After reading the recent article printed in The Detroit News, "Town in Michigan's Upper Peninsula Celebrates Birthday, Harkens Back to Better Times," I believe the writer made some quick, subjective, and in some cases baseless claims about Escanaba and the Upper Peninsula. The U.P. that I know is a place where:
- Traditions are acknowledged, respected, and celebrated as a foundation for a successful future
- Citizens appreciate the beauty and benefits of our natural resources
- Children have the opportunity to learn, play, and grow in a healthy environment
- "Community" and "schools" operate hand-in-hand as partners
- Community service is not just a buzzword - it is a verb that translates into "leadership in action"
- People acknowledge and rejoice in collective success - no matter how big or small
- Your child is "our child" families and schools make sure that all children are loved and feel special
- Residents do not give up rather they work harder - as evidenced by Escanaba having the only state fair in Michigan
- Residents, even from different areas of the U.P. consider each other as "family" and "neighbors"
- Deep pride for our region and people is rooted in our souls
We do not appreciate a downstate newspaper reporter putting our much-loved city and our U.P. neighbors in a negative light. This is a time when Michigan residents need to build each other up, rather than tear each other down.
The Escanaba community supported the Escanaba Area Public School District by passing a $22 million bond project to improve its schools, by providing revenue for its scholarship program (over $250,000 given annually to graduating seniors), by its continual support of our athletics, fine arts, robotics programs, and so much more. As the city of Escanaba celebrates its 150 years the focus will be on its people, its accomplishments, and its future.
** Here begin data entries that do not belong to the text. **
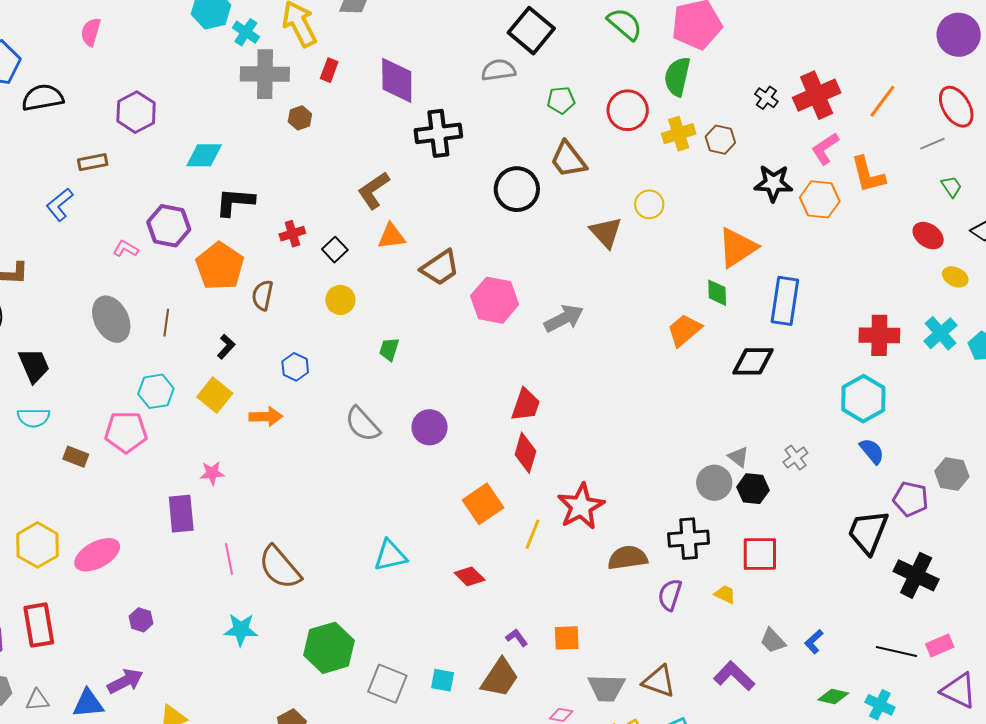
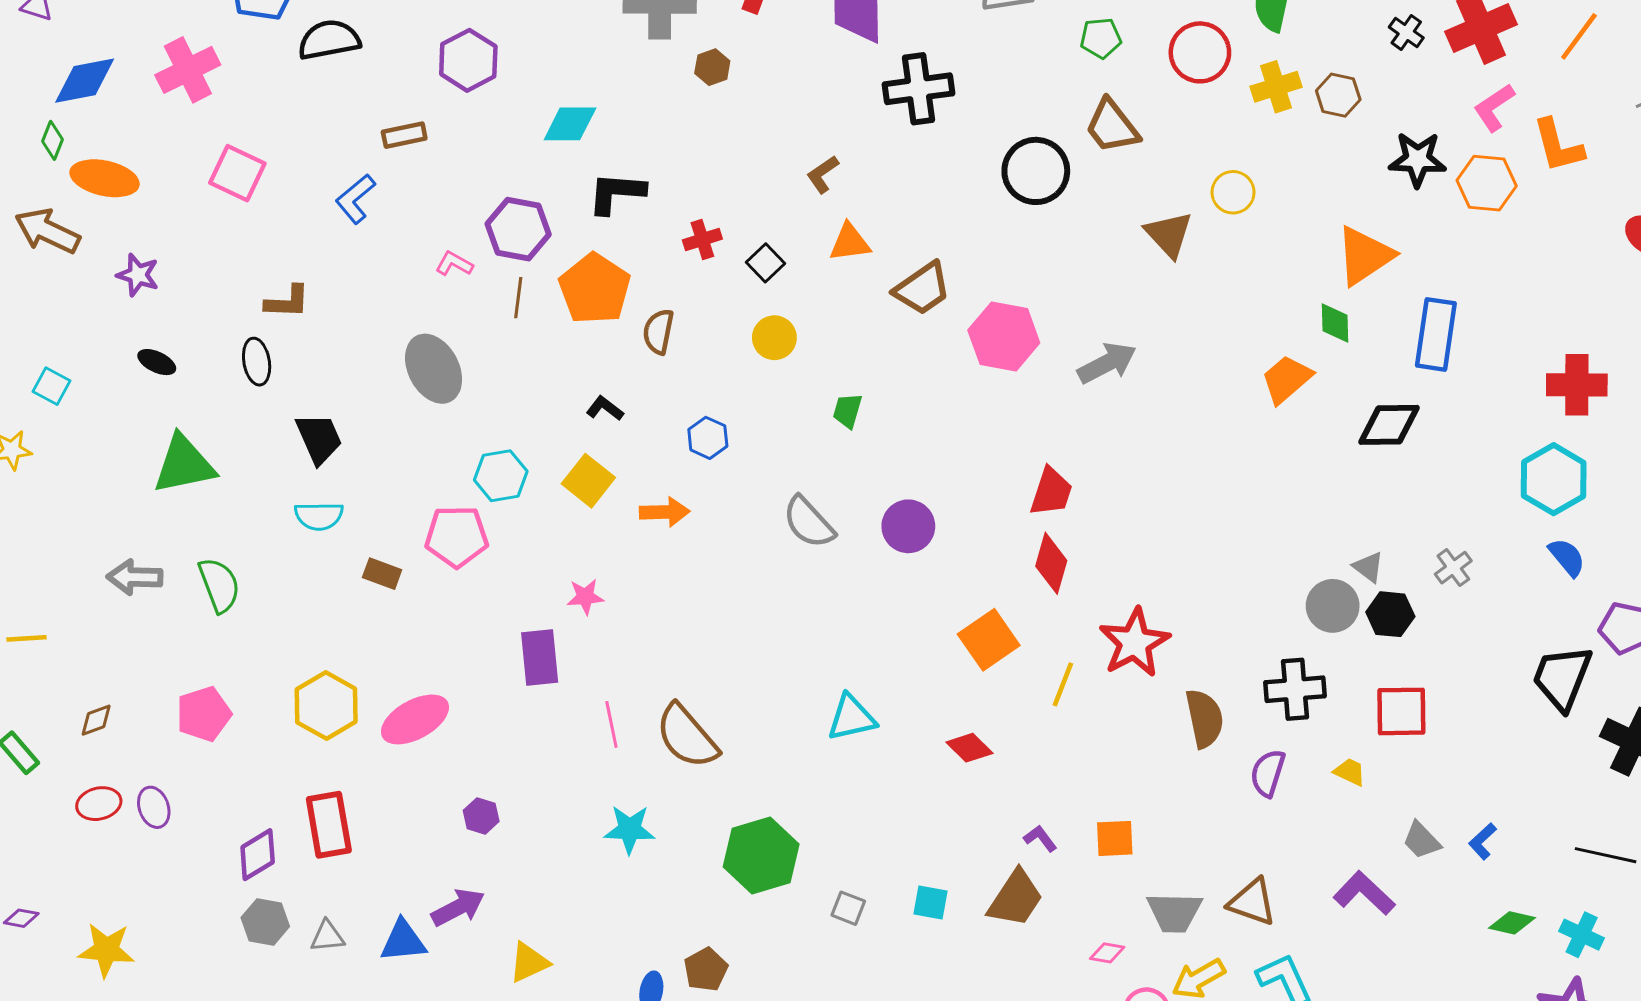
brown L-shape: (374, 190) -> (823, 174), size x0.7
brown line: (166, 323) -> (518, 298), moved
black L-shape: (226, 347) -> (605, 408), turned -95
brown semicircle: (628, 558) -> (1204, 718), turned 87
gray square: (387, 684) -> (848, 908), size x0.6

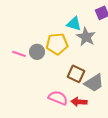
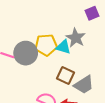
cyan triangle: (74, 24) -> (63, 47), moved
gray circle: (37, 52) -> (26, 53), size x1.5

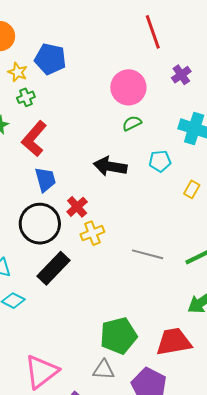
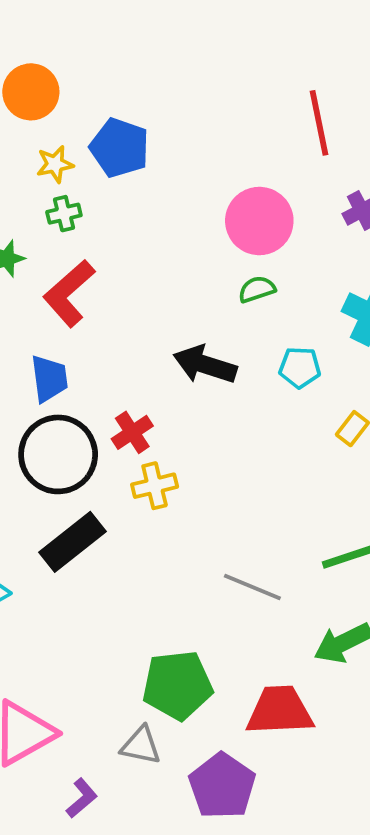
yellow star: (18, 72) -> (55, 164), turned 30
blue trapezoid: (45, 180) -> (49, 379), moved
gray line: (148, 254) -> (252, 587), moved

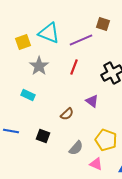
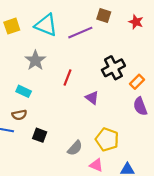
yellow square: (23, 42) -> (12, 26), moved
red line: (74, 67) -> (67, 77), moved
brown semicircle: (67, 114) -> (19, 115), moved, turned 32

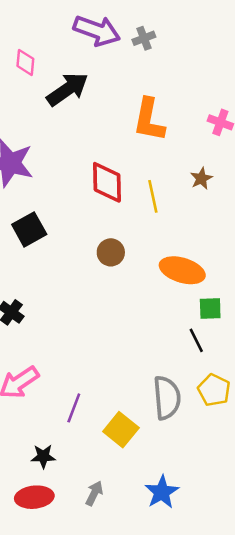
I encourage individuals who have not visited our area or the Upper Peninsula to make the trip. Michigan's motto is, "If you seek a pleasant peninsula, look about you." Escanaba, along with the rest of the Upper Peninsula is certainly "pleasant," but a more appropriate adjective might be "phenomenal." Visitors should not only come to see what is here, but also might try to get to know us. They also might discover the special things the area offers. Upon finding yourself in Escanaba or in the surrounding area, before you realize it, you will be treated like the family and friends we appreciate and love. This is what was missing from the most recent article published in the Detroit News, and this is what truly makes Escanaba and the Upper Peninsula a wonderful place to live, work, and play.